>>>>>

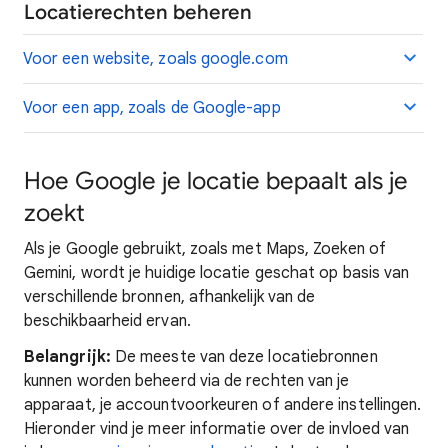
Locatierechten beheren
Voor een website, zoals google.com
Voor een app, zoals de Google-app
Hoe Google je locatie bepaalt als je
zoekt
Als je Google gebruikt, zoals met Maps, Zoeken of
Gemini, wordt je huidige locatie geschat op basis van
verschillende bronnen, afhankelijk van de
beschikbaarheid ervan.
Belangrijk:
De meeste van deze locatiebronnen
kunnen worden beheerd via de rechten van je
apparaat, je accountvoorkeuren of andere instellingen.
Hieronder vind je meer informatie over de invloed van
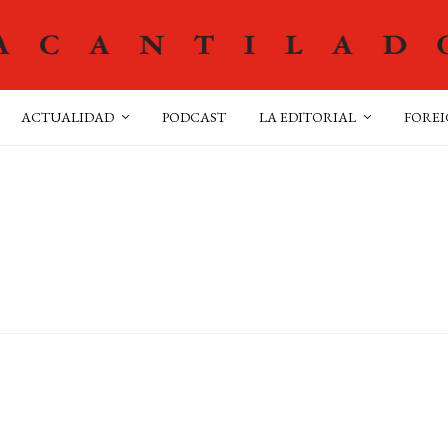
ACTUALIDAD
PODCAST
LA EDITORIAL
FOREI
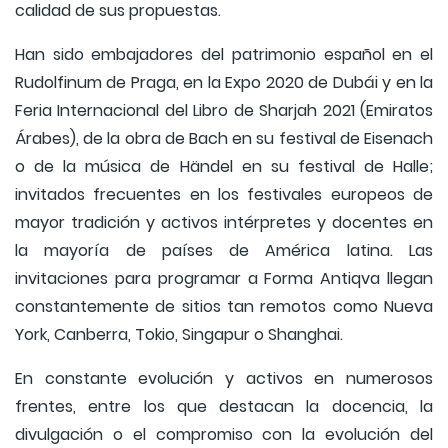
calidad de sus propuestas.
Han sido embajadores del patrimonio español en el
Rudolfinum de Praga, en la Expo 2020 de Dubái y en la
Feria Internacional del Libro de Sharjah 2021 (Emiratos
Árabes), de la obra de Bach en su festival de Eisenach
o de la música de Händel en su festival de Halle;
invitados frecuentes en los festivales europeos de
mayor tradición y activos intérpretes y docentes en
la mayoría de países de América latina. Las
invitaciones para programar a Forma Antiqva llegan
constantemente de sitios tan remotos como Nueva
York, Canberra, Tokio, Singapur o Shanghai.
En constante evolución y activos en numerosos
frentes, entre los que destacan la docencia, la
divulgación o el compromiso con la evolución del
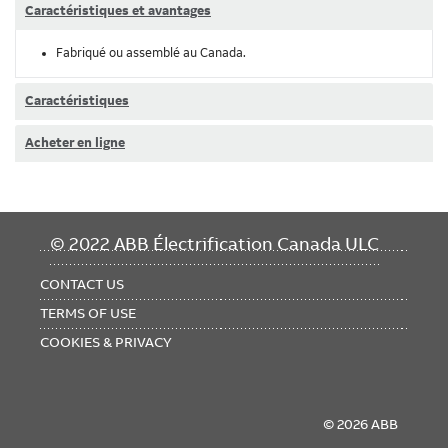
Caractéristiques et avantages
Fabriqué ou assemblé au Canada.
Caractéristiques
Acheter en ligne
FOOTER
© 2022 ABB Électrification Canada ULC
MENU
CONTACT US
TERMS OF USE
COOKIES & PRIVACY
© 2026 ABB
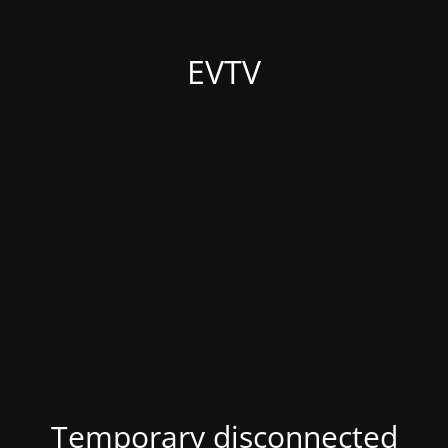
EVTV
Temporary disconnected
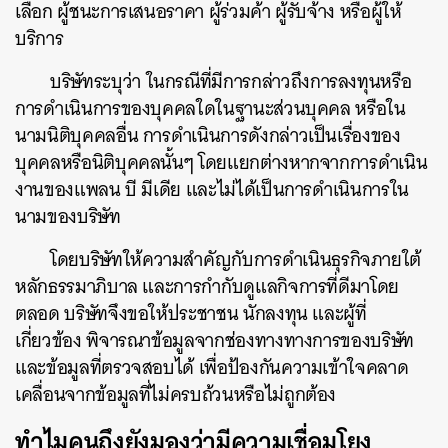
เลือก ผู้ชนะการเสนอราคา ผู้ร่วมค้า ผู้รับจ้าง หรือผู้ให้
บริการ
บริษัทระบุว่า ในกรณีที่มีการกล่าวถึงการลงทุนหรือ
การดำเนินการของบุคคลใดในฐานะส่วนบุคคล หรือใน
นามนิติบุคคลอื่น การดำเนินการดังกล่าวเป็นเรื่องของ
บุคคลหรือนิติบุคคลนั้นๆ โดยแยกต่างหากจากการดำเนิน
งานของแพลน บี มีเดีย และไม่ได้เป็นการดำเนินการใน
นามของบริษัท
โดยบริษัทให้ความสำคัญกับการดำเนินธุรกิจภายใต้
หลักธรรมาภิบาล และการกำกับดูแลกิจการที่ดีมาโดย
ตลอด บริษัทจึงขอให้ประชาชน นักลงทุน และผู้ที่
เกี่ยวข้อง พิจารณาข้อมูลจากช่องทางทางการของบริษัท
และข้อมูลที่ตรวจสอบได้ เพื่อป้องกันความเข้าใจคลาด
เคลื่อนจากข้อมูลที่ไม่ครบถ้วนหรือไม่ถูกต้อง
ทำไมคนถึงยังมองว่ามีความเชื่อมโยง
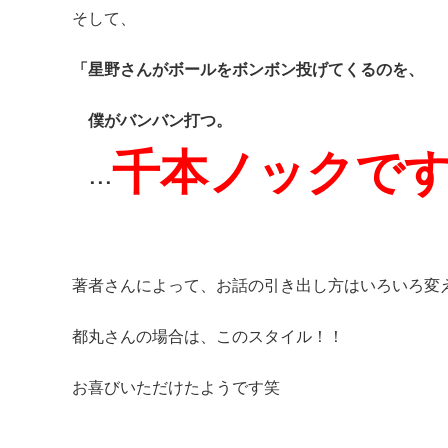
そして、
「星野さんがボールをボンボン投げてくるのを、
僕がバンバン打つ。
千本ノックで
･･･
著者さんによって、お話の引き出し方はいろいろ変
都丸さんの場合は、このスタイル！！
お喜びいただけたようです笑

<<<<<

▶ _What you will do_
Where the material above includes pictures, omit them and retype everything else exactly.

▶ _Result of this exercise_
Locatierechten beheren
Voor een website, zoals google.com
Voor een app, zoals de Google-app
Hoe Google je locatie bepaalt als je
zoekt
Als je Google gebruikt, zoals met Maps, Zoeken of
Gemini, wordt je huidige locatie geschat op basis van
verschillende bronnen, afhankelijk van de
beschikbaarheid ervan.
Belangrijk:
De meeste van deze locatiebronnen
kunnen worden beheerd via de rechten van je
apparaat, je accountvoorkeuren of andere instellingen.
Hieronder vind je meer informatie over de invloed van
ACTUALIDAD
PODCAST
LA EDITORIAL
FOREI
calidad de sus propuestas.
Han sido embajadores del patrimonio español en el
Rudolfinum de Praga, en la Expo 2020 de Dubái y en la
Feria Internacional del Libro de Sharjah 2021 (Emiratos
Árabes), de la obra de Bach en su festival de Eisenach
o de la música de Händel en su festival de Halle;
invitados frecuentes en los festivales europeos de
mayor tradición y activos intérpretes y docentes en
la mayoría de países de América latina. Las
invitaciones para programar a Forma Antiqva llegan
constantemente de sitios tan remotos como Nueva
York, Canberra, Tokio, Singapur o Shanghai.
En constante evolución y activos en numerosos
frentes, entre los que destacan la docencia, la
divulgación o el compromiso con la evolución del
Caractéristiques et avantages
Fabriqué ou assemblé au Canada.
Caractéristiques
Acheter en ligne
FOOTER
© 2022 ABB Électrification Canada ULC
MENU
CONTACT US
TERMS OF USE
COOKIES & PRIVACY
© 2026 ABB
EVTV
Temporary disconnected
เลือก ผู้ชนะการเสนอราคา ผู้ร่วมค้า ผู้รับจ้าง หรือผู้ให้
บริการ
บริษัทระบุว่า ในกรณีที่มีการกล่าวถึงการลงทุนหรือ
การดำเนินการของบุคคลใดในฐานะส่วนบุคคล หรือใน
นามนิติบุคคลอื่น การดำเนินการดังกล่าวเป็นเรื่องของ
บุคคลหรือนิติบุคคลนั้นๆ โดยแยกต่างหากจากการดำเนิน
งานของแพลน บี มีเดีย และไม่ได้เป็นการดำเนินการใน
นามของบริษัท
โดยบริษัทให้ความสำคัญกับการดำเนินธุรกิจภายใต้
หลักธรรมาภิบาล และการกำกับดูแลกิจการที่ดีมาโดย
ตลอด บริษัทจึงขอให้ประชาชน นักลงทุน และผู้ที่
เกี่ยวข้อง พิจารณาข้อมูลจากช่องทางทางการของบริษัท
และข้อมูลที่ตรวจสอบได้ เพื่อป้องกันความเข้าใจคลาด
เคลื่อนจากข้อมูลที่ไม่ครบถ้วนหรือไม่ถูกต้อง
ทำไมคนถึงยังมองว่ามีความเชื่อมโยง
そして、
「星野さんがボールをボンボン投げてくるのを、
僕がバンバン打つ。
千本ノックで
･･･
著者さんによって、お話の引き出し方はいろいろ変
都丸さんの場合は、このスタイル！！
お喜びいただけたようです笑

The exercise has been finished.